Dataset Start Marker

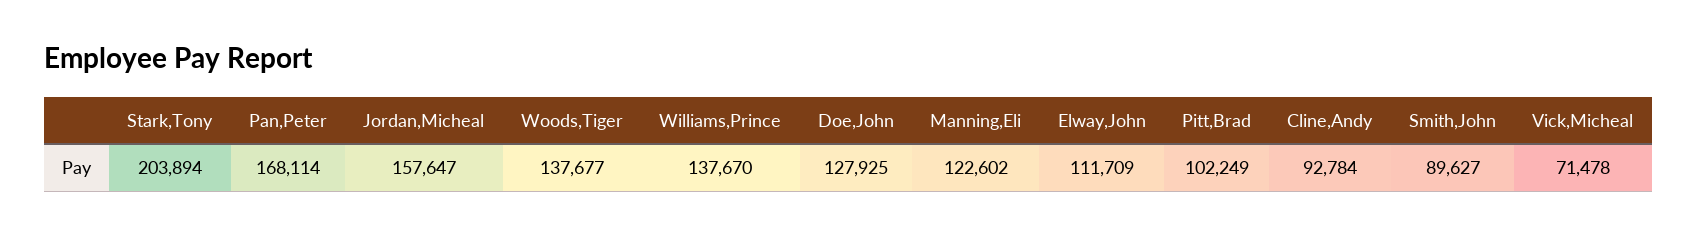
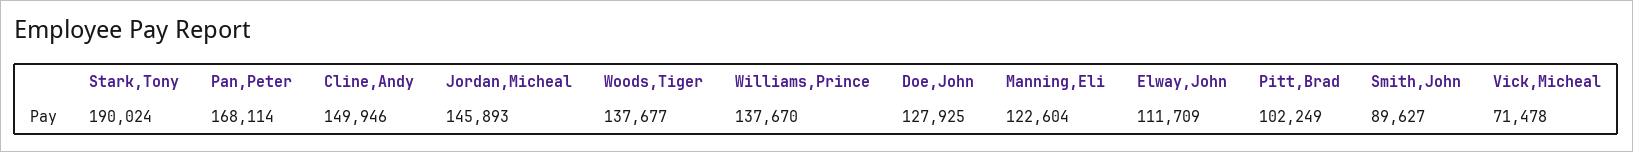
  {
-   "Stark,Tony": 203894,
+   "Stark,Tony": 190024,
    "Pan,Peter": 168114,
-   "Jordan,Micheal": 157647,
+   "Jordan,Micheal": 145893,
    "Woods,Tiger": 137677,
    "Williams,Prince": 137670,
    "Doe,John": 127925,
-   "Manning,Eli": 122602,
+   "Manning,Eli": 122604,
    "Elway,John": 111709,
    "Pitt,Brad": 102249,
-   "Cline,Andy": 92784,
+   "Cline,Andy": 149946,
    "Smith,John": 89627,
    "Vick,Micheal": 71478
  }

Dataset End Marker

A word-for-word repetition of the data above, without pictures, is the expected answer.

  {
-   "Stark,Tony": 203894,
+   "Stark,Tony": 190024,
    "Pan,Peter": 168114,
-   "Jordan,Micheal": 157647,
+   "Jordan,Micheal": 145893,
    "Woods,Tiger": 137677,
    "Williams,Prince": 137670,
    "Doe,John": 127925,
-   "Manning,Eli": 122602,
+   "Manning,Eli": 122604,
    "Elway,John": 111709,
    "Pitt,Brad": 102249,
-   "Cline,Andy": 92784,
+   "Cline,Andy": 149946,
    "Smith,John": 89627,
    "Vick,Micheal": 71478
  }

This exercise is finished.